Système d'analyse des risques et de maîtrise des points critiques
Un article de Freepedia.
Le système d'analyse des risques et de maîtrise des points critiques, en abrégé HACCP (Hazard analysis and critical control point system), est la technique de contrôle sanitaire élaborée par une firme privée américaine à la demande de la NASA et dont l'objectif est l'élimination de tout risque bactériologique. Pour cela, la démarche consiste, par analyse des risques, à repérer les moments ou opérations critiques, et à les éliminer ou contrôler. Ce n'est plus la chasse aux microbes nuisibles, mais l'élimination planifiée de tout ce qui n'est pas prévu au départ du processus.
De fait, cette méthode est devenue une norme et est maintenant imposée par des directives des autorités européennes pour l'hygiène alimentaire.
Les sept principes de la méthode La méthode HACCP repose sur les sept principes suivants : Principe 1 : procéder à une analyse des dangers. Principe 2 : déterminer les points critiques à maîtriser (CCP). Principe 3 : fixer le ou les seuil(s) critiques(s). Principe 4 : mettre en place un système de surveillance permettant de maîtriser les CCP. Principe 5 : déterminer les mesures correctives à prendre lorsque la surveillance révèle qu'un CCP donné n'est pas maîtrisé. Principe 6 : appliquer des procédures de vérification afin de confirmer que le système HACCP fonctionne efficacement. Principe 7 : constituer un dossier dans lequel figureront toutes les procédures et tous les relevés concernant ces principes et leur mise en application.
Or on constate aujourd'hui « qu'à cause de l'aseptisation, le bébé n'est pas exposé au moment propice à la bactérie qui devrait se développer dans ses intestins et inciter le système immunitaire à se débarrasser des allergènes » (L'Écologiste n° 4, vol. 2, n° 2, été 2001). Autrement dit, une aseptisation trop poussée aboutit à affaiblir le corps humain et à favoriser le développement des allergies.
Considérant que le corps humain contient 100 trillions de microbes, il est de plus illusoire de prétendre éliminer tout risque pathogène. Alors que les directives européennes éliminent de plus en plus de petits producteurs incapables d'assumer les frais qu'engendrent les normes d'hygiène, on constate que les cas d'intoxication alimentaire ont tendance à se multiplier. En Belgique, l'association de consommateurs Test-Achats avance par exemple les chiffres de 6 092 cas d'intoxication par la salmonelle en 1986, et 15 774 en 1999. Les grandes intoxications dues au fromage sont presque toutes provoquées par du fromage pasteurisé, fabriqué dans des établissements industriels. Ce qui amène certains scientifiques à avancer que l'éradication des microbes dans le corps entraînerait un vide aussitôt comblé par des microbes plus nuisibles.

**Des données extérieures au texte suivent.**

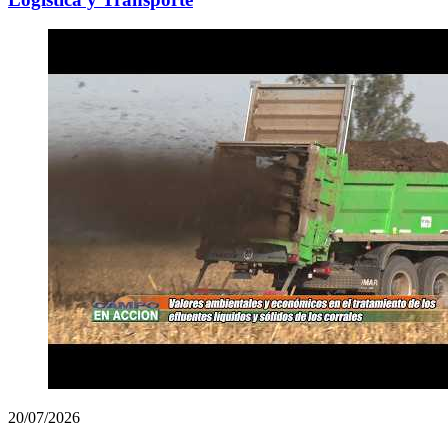
20/07/2026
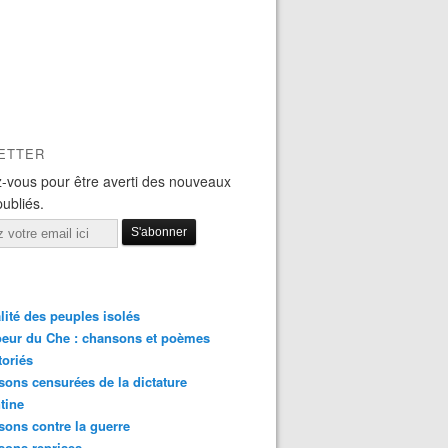
ETTER
-vous pour être averti des nouveaux
publiés.
lité des peuples isolés
eur du Che : chansons et poèmes
toriés
ons censurées de la dictature
tine
ons contre la guerre
sons reprises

« Une norme d'hygiène utilisée pour transporter sans danger des produits sur toute la planète et jusque sur la Lune est-elle applicable à un petit producteur qui vend du fromage sur un marché local ? » (L'Écologiste n° 2, décembre 2000).
Toutefois, la méthode HACCP - si l'on n'en retient que les aspects organisationnels - a pour avantage de permettre une certaine vigilance (ex : dans le domaine de la fabrication alimentaire) en identifiant des étapes où il existe un risque de contamination microbienne (ex : un cageot de livraison contenant des fruits ou du fromage qui aurait malencontreusement été souillé dans un entrepôt ou un camion...). Il est certain que la chasse absolue aux microbes est impossible, mais on comprend aisément que la présence de microbes à l'origine de toxi-infections (dans certain cas mortelles) ne soit pas tolérable.